Perhaps I could have fought off the pheromones from the two guards, but once I found myself in line, a new problem arose. That problem came in the form of a second set of pheromones lining the ground. It was thin, almost undetectable, but once on top of it, my antennae immediately picked it out of the air. So, that was how the workers stayed in line. Meanwhile, I felt compelled to follow the trail, moving in that same breakneck pace that my fellow workers kept up around me.
I know that, from a human perspective, I was only clocking in at a couple inches per second at most. Down here, though, I was eating up ground like an offroad vehicle, all six legs a blur of organized frenzy. Soon, I had reached the crack in the wall. Without hesitation, I dived through head-first into utter darkness.
It didn’t even occur to me when I switched from sight to smell, maybe because smell had been a major factor in my new navigation even before now.

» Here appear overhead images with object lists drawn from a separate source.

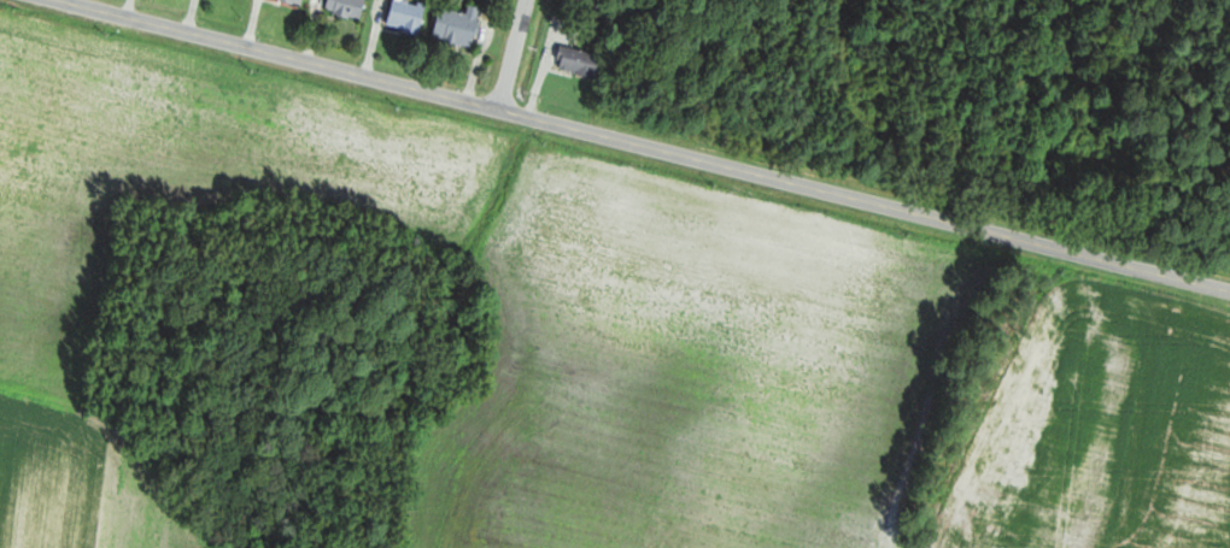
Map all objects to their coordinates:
building: (299, 1)
building: (350, 7)
building: (410, 16)
building: (462, 25)
building: (581, 60)
road: (634, 150)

In any case, I suddenly became aware that I was in a makeshift tunnel leading downward. Taking advantage of miniscule gaps between the various building materials of my house, I wound my way deeper beneath the floor until I emerged at the top of the foundation.
From there, the line transitioned smoothly from horizontal travel to vertical, and things got even more interesting. I guess weighing almost nothing helps when climbing sheer walls, that and having feet covered in microscopic hooks. It hardly registered as vertical motion. The world simply turned sideways, and I continued as before.
On and on I went, no rest stops, no slowing down, no wasted movements, all the while driven on by these overwhelming instincts.
At last, I stepped off the house completely and plunged into another world. A world of ants.